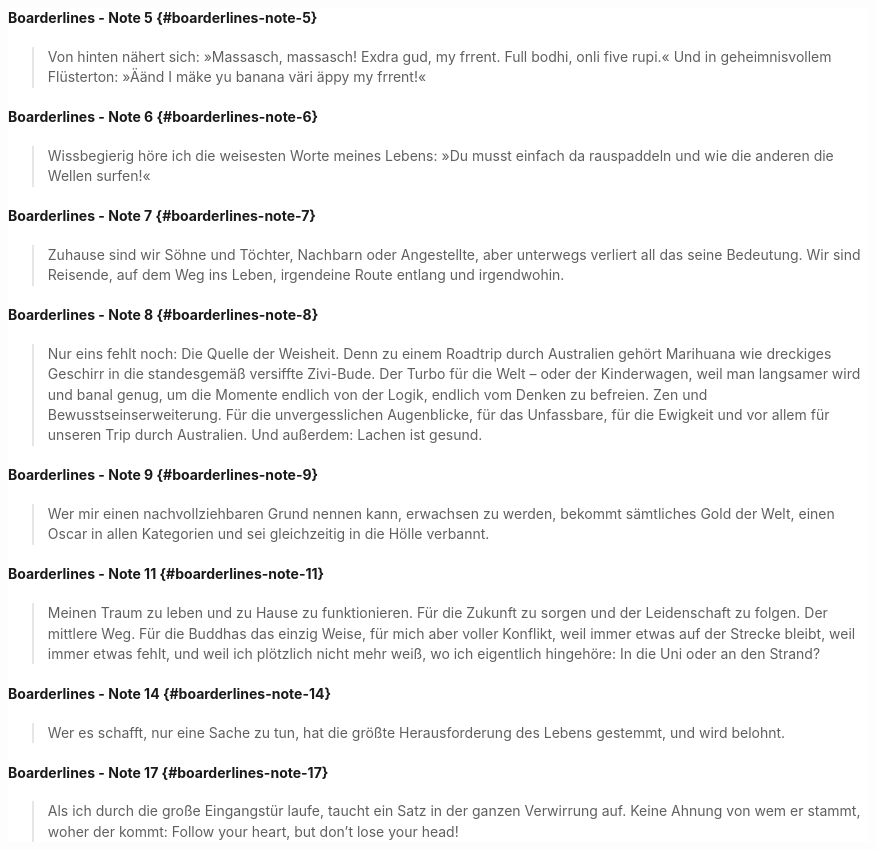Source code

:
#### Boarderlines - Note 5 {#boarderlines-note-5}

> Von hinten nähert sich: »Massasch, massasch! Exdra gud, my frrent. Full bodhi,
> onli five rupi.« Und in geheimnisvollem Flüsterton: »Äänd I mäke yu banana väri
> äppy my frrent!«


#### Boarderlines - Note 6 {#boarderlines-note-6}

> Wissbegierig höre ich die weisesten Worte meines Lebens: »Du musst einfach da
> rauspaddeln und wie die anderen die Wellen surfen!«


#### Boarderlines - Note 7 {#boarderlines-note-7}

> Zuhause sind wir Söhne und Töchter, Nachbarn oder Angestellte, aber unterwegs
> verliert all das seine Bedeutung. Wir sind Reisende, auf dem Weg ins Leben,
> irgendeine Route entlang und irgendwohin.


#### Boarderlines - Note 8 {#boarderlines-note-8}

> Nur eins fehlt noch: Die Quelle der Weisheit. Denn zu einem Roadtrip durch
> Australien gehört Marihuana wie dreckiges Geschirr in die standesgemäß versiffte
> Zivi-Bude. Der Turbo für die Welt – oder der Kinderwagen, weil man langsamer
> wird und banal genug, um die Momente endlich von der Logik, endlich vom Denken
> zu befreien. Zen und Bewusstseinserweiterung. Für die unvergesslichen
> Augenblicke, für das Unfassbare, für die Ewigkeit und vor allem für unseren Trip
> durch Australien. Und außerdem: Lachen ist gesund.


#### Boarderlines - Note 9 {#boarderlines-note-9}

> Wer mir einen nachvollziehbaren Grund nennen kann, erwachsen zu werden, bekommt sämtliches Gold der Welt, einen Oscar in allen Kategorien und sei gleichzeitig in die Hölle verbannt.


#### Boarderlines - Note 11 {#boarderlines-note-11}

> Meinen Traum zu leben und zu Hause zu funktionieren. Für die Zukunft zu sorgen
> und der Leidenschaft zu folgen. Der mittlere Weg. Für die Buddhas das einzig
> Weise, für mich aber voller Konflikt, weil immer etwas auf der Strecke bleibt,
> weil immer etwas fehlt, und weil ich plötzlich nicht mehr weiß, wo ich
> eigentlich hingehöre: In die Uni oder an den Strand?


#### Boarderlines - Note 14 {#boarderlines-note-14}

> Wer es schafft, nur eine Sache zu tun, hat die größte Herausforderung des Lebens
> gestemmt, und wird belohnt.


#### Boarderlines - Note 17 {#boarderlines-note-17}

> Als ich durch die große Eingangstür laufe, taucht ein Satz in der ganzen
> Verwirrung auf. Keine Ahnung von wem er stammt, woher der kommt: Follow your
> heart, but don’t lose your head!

* WHAT THIS TASK INVOLVES
Copy verbatim the lines of the material from the one containing "in der ganzen" through the end of the material, including both of those ends.

* WRITTEN SOLUTION
> Als ich durch die große Eingangstür laufe, taucht ein Satz in der ganzen
> Verwirrung auf. Keine Ahnung von wem er stammt, woher der kommt: Follow your
> heart, but don’t lose your head!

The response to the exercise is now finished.